● Tujuan A
Ulangi secara persis bagian kutipan tentang Abu Bakar dan kaum Anshar di bawah ini, dari "Demikian Abu Bakar" sampai "ini masih ada.".

● Kutipan
/---
Demikian Abu Bakar r.a. menurut catatan Ibnu Abil Hadid, yang diketengahkannya dalam buku
Syarh Nahjil Balaghah, jilid VI, halaman 5 - 12.
Orang-orang Anshar kemudian menyambut: "Demi Allah kami sama sekali tidak merasa iri hati
terhadap kebajikan yang di limpahkan Allah kepada kalian (kaum Muhajirin). Tidak ada orang
yang lebih kami cintai dan kami sukai selain kalian. Jika kalian sekarang hendak mengangkat
seorang pemimpin dari kalangan kalian sendiri, kami rela dan akan kami bai'at. Tetapi dengan
syarat, apa bila ia sudah tiada lagi --karena meninggal dunia atau lainnya-- tiba giliran kami
untuk memilih dan mengangkat seorang pemimpin dari kalangan kami, kaum Anshar. Bila ia
sudah tiada lagi, tibalah kembali giliran kalian untuk mengangkat seorang pemimpin dari kaum
Muhajirin. Demikianlah seterusnya selama ummat ini masih ada.
"Itu merupakan cara yang paling kena untuk memelihara keadilan di kalangan ummat
Muhammad. Dengan demikian setiap orang Anshar akan menjaga diri jangan sampai
menyeleweng sehingga akan ditangkap oleh orang Qureiys. Sebaliknya orang Qureiys pun akan
menjaga diri untuk tidak sampai menyeleweng agar jangan sampai ditangkap oleh orang
Anshar."
Mendengar pendapat orang Anshar itu, Abu Bakar r.a. tampil lagi berbicara: "Pada waktu Rasul
Allah s.a.w. datang membawa risalah, orang-orang Arab bersikeras untuk tidak meninggalkan
agama nenek-moyang mereka. Mereka membangkang dan memusuhi beliau. Kemudian Allah
mentakdirkan kaum Muhajirin menjadi orang-orang yang terdahulu membenarkan risalah dan
beriman kepada beliau. Mereka tolong-menolong dalam membantu Rasul Allah dan bersama
beliau dengan tabah menghadapi gangguan-gangguan hebat yang dilancarkan oleh kaumnya
sendiri.
\---
● Masukan
/---
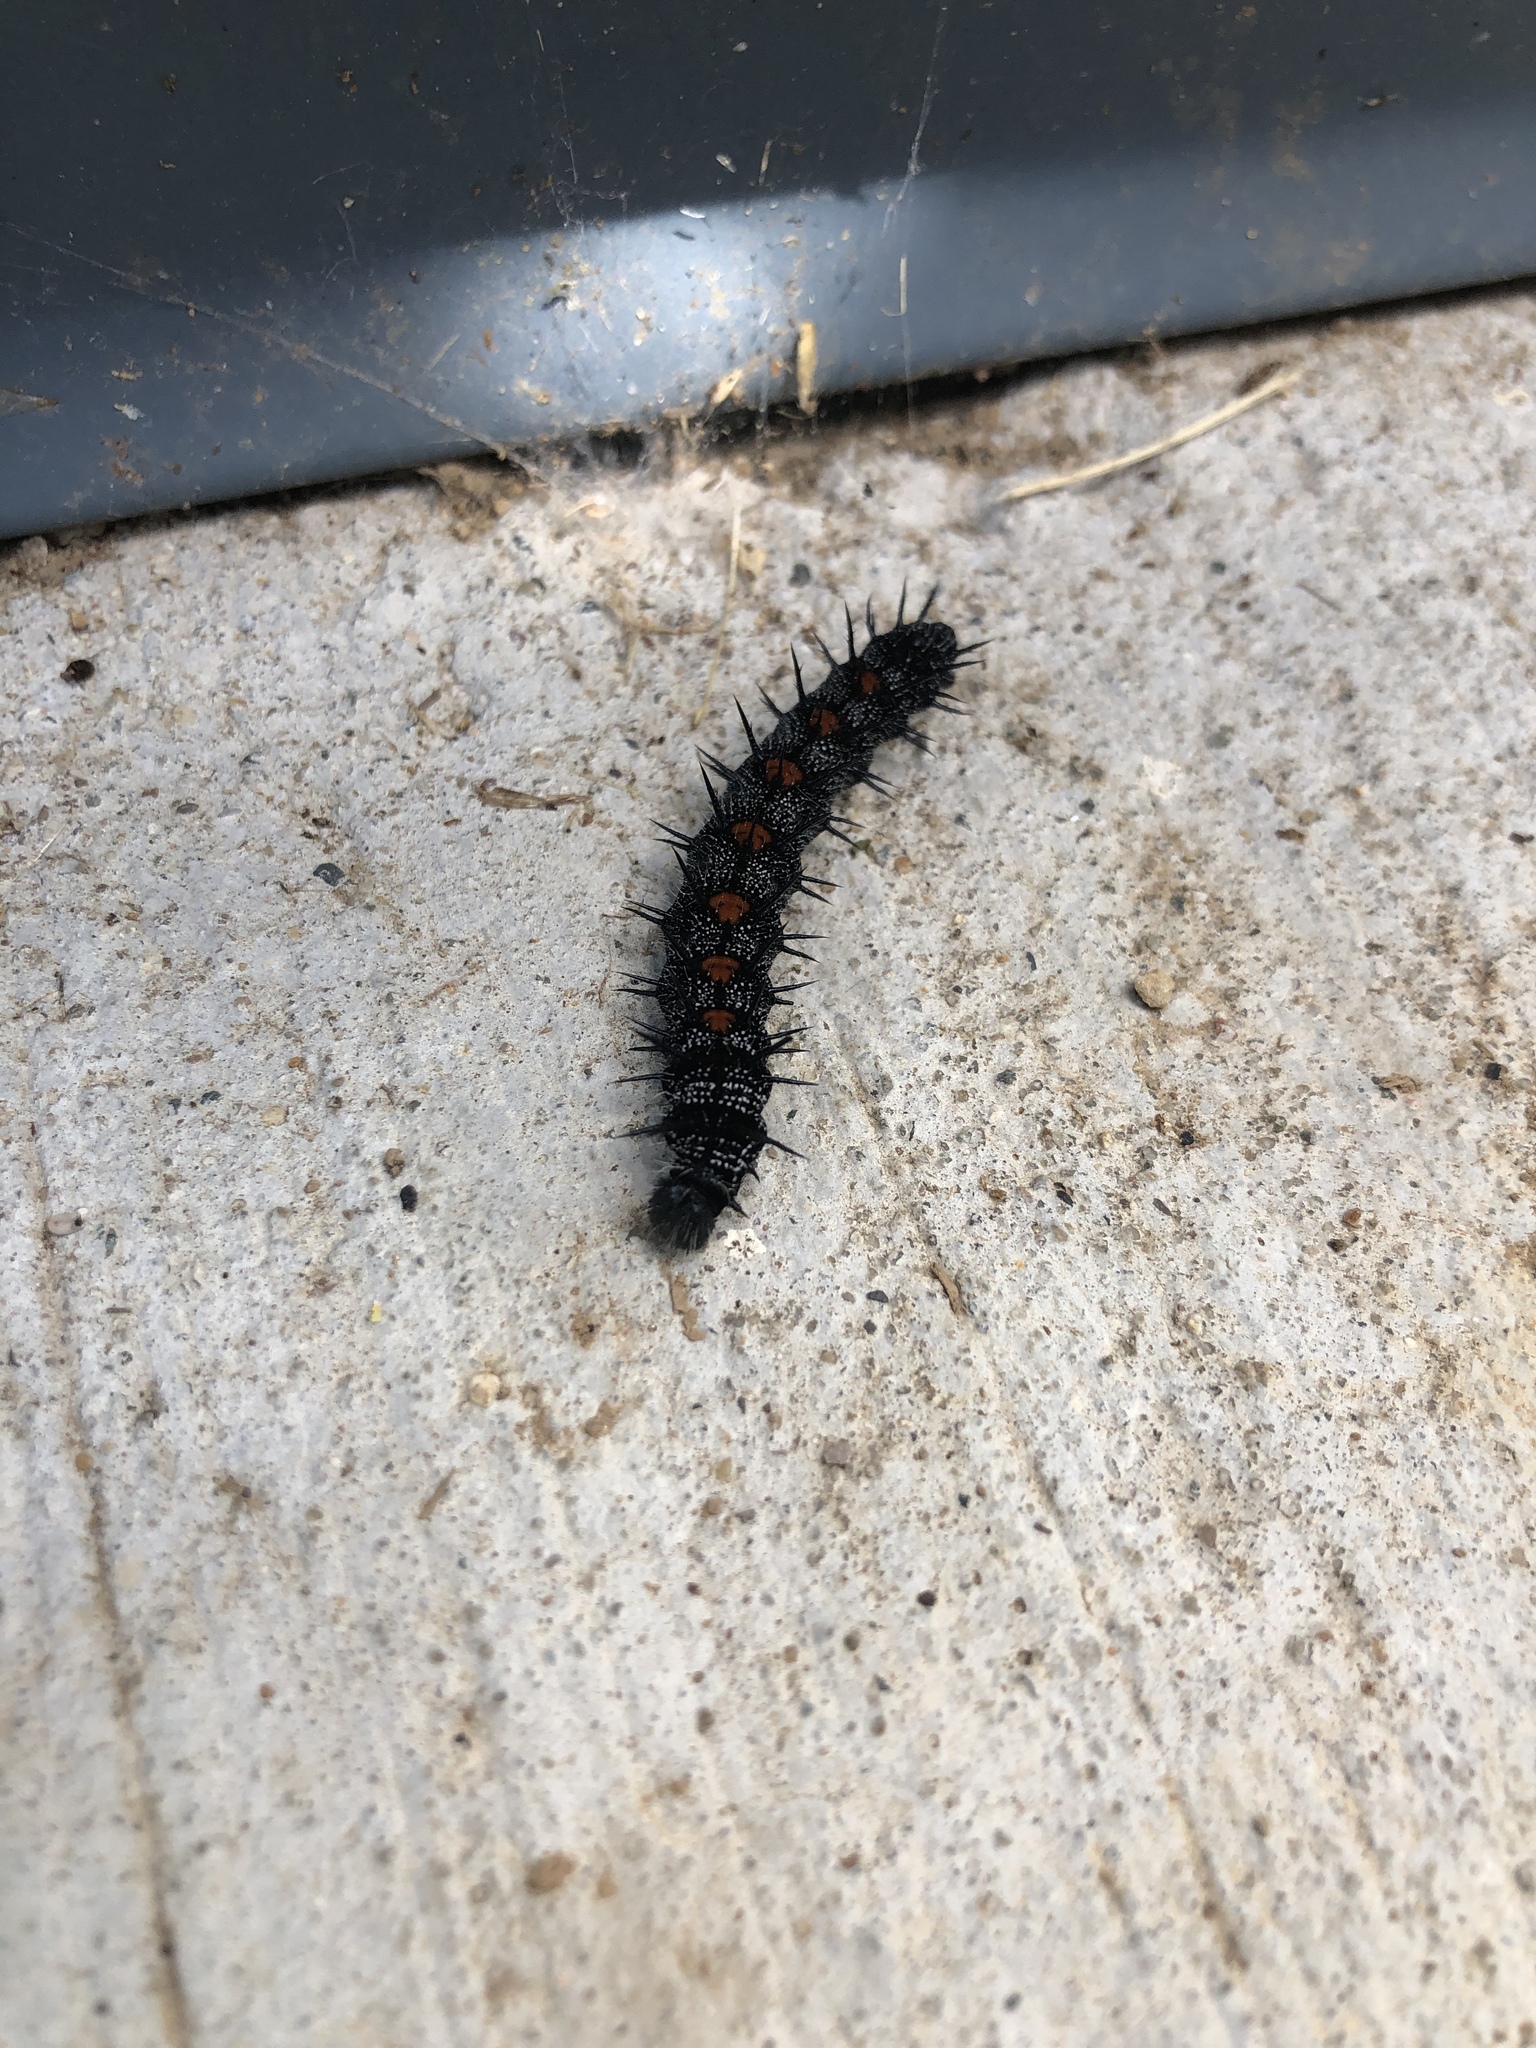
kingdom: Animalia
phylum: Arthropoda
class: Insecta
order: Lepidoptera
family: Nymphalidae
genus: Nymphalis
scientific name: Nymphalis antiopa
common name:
\---
● Tujuan B
Tuliskan kembali seluruh baris daftar makhluk hidup di atas tanpa perubahan apa pun, tetapi hilangkan gambarnya.

● Hasil Latihan A
Demikian Abu Bakar r.a. menurut catatan Ibnu Abil Hadid, yang diketengahkannya dalam buku
Syarh Nahjil Balaghah, jilid VI, halaman 5 - 12.
Orang-orang Anshar kemudian menyambut: "Demi Allah kami sama sekali tidak merasa iri hati
terhadap kebajikan yang di limpahkan Allah kepada kalian (kaum Muhajirin). Tidak ada orang
yang lebih kami cintai dan kami sukai selain kalian. Jika kalian sekarang hendak mengangkat
seorang pemimpin dari kalangan kalian sendiri, kami rela dan akan kami bai'at. Tetapi dengan
syarat, apa bila ia sudah tiada lagi --karena meninggal dunia atau lainnya-- tiba giliran kami
untuk memilih dan mengangkat seorang pemimpin dari kalangan kami, kaum Anshar. Bila ia
sudah tiada lagi, tibalah kembali giliran kalian untuk mengangkat seorang pemimpin dari kaum
Muhajirin. Demikianlah seterusnya selama ummat ini masih ada.

● Hasil Latihan B
kingdom: Animalia
phylum: Arthropoda
class: Insecta
order: Lepidoptera
family: Nymphalidae
genus: Nymphalis
scientific name: Nymphalis antiopa
common name:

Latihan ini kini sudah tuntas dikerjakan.